Excerpt provided »
Integrating Distributed Resources into Wholesale Markets and Grid Operations
By Ralph D. Masiello
Distributed Energy Resources (DER) encompasses distributed generation including combined heat and power, wind and photovoltaic systems, demand response, energy storage, vehicle-to-grid systems and microgrid. DER will have impacts on system operations and energy markets, which will require grid and energy market operations to embrace it. But what will be DER’s impacts, and how can we model DER economics and adoption from the user point of view?
There are two aspects to integrating distributed energy resources (DER)— what is known collectively as combined heat and power, wind and photovoltaic systems, demand response, energy storage, vehicle-to-grid systems and microgrids —with wholesale markets and grid operations. One is the impact of DER on the grid’s physical stability, the other the effects of price responsive DER on wholesale market behavior. These are two very different issues, but both have implications for wholesale operations visibility and retail-level interactions.
Almost all DER is connected to the grid via power electronics, specifically by inverters. Such resources in effect decouple the grid’s physical dynamics from the dynamics of the DER technology. That is, inverter-based resources do not generally exhibit frequency response or response to the rate of change of frequency; in other words, they do not have inertial or governor response.

Data below »
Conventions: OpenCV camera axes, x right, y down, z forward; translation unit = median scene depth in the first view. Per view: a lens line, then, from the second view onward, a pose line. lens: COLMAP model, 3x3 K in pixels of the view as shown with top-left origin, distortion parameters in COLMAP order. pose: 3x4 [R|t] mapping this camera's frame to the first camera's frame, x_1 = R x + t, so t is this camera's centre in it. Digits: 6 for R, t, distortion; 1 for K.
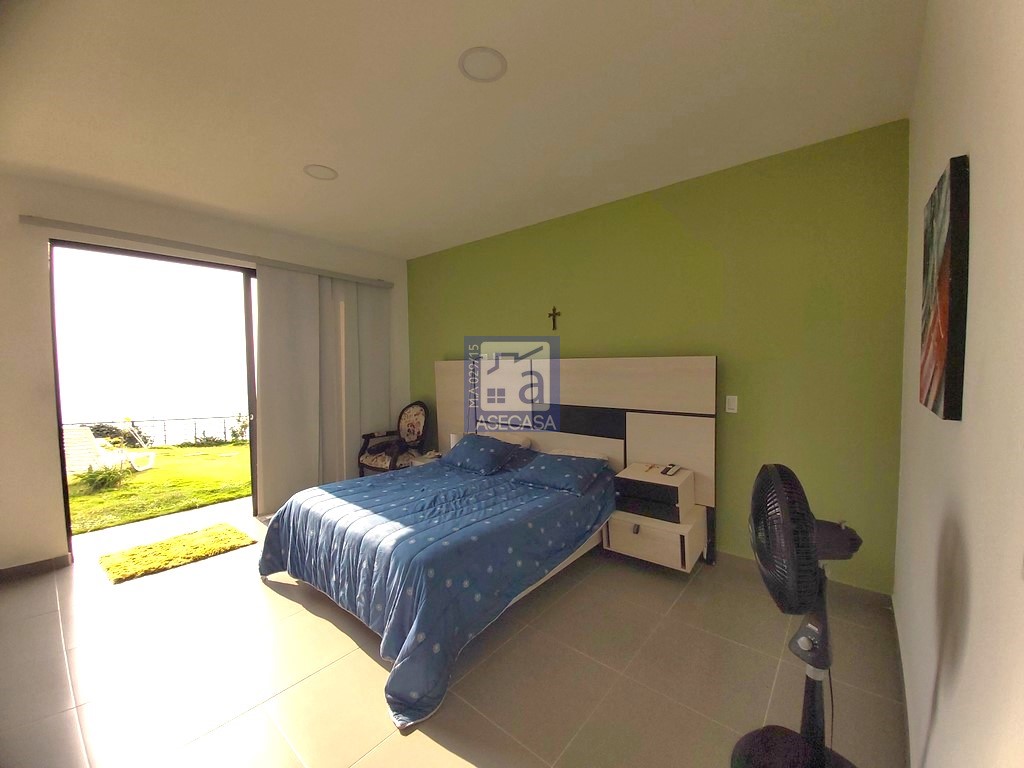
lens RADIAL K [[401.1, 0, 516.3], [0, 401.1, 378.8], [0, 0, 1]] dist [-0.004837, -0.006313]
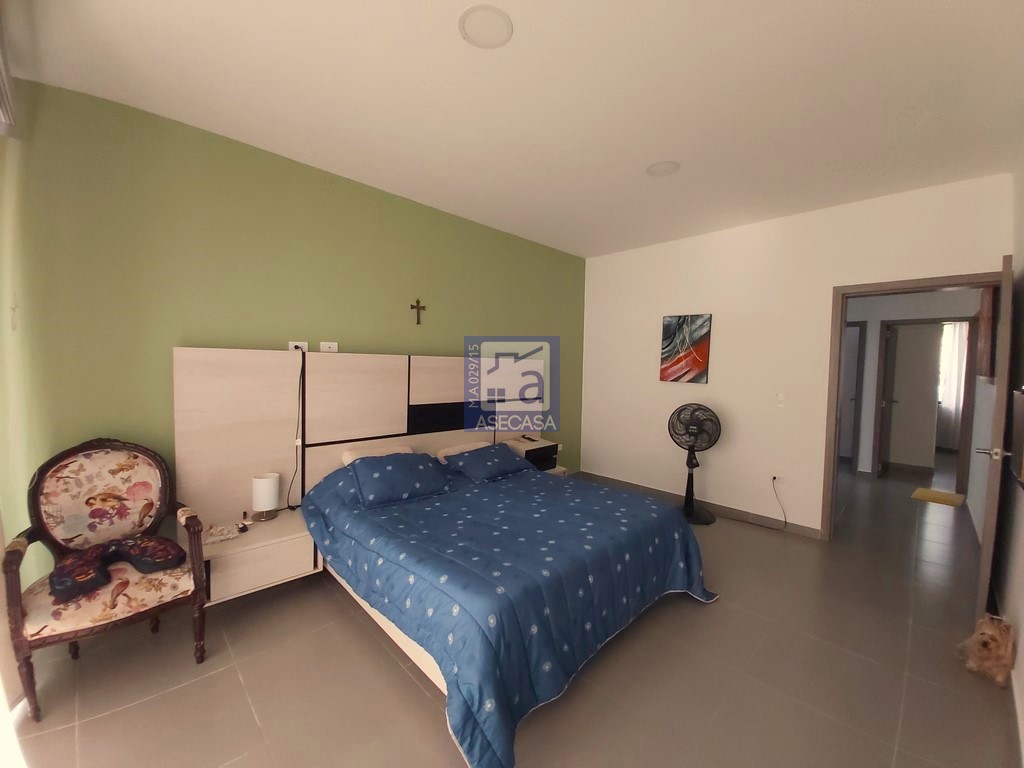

Tasks to perform »
[1] Set down word for word the part of the article on distributed energy resources that begins at "Almost all DER" and ends after "or governor response.".
[2] Take the article on distributed energy resources further, continuing from its last sentence.
The material above is separate from the article on distributed energy resources.

Answers by item number »
[1]
Almost all DER is connected to the grid via power electronics, specifically by inverters. Such resources in effect decouple the grid’s physical dynamics from the dynamics of the DER technology. That is, inverter-based resources do not generally exhibit frequency response or response to the rate of change of frequency; in other words, they do not have inertial or governor response.

[2]
This does not seem alarming if DER is thought of only as a type of load. Resistive load also does not have inertial or governor response, and loads based on power electronics such as variable speed drives also do not exhibit inertial or governor response. But if we think of DER as substituting for conventional generation, then the question arises as to whether the system still has sufficient inertial and governor response. There may also be locational issues (as opposed to interconnection or control area issues) to consider.
Operators of isolated island grids have long worried about these questions, as it is well known that wind generation and distributed PV can pose risks to maintaining sufficient primary frequency response. But large control area operators faced with high renewables and DER penetration are starting to look at this as well. Studies assuming the 15-20 percent penetration typical of renewable portfolio standards indicate there will be no problem in many cases. But at higher penetration levels concerns build about whether NERC performance criteria can be met or whether maximum frequency deviations on large unit outages can be managed.
One tool being increasingly employed for examining system dynamic performance over the time scales of interest for this problem is DNV GL’s Kermit, which simulates grid, generation and DER dynamics on a scale of sub-seconds to hours. Some existing studies focus on the theoretical inertia on line from conventional generators as a function of projected unit commitment factoring in renewable production. Other studies look at the aggregate primary response available from conventional units on line based on standard droop speed settings for unit governors.
This latter evaluation works today when there are many conventional units on line and spinning reserve is provided from a handful of units. But in a future scenario where at a given moment renewable production may displace 50 percent or more of the conventional generation in terms of on line capacity, there may be less than apparent total headroom available from conventional generation for primary or governor response and for automated generation control or secondary response.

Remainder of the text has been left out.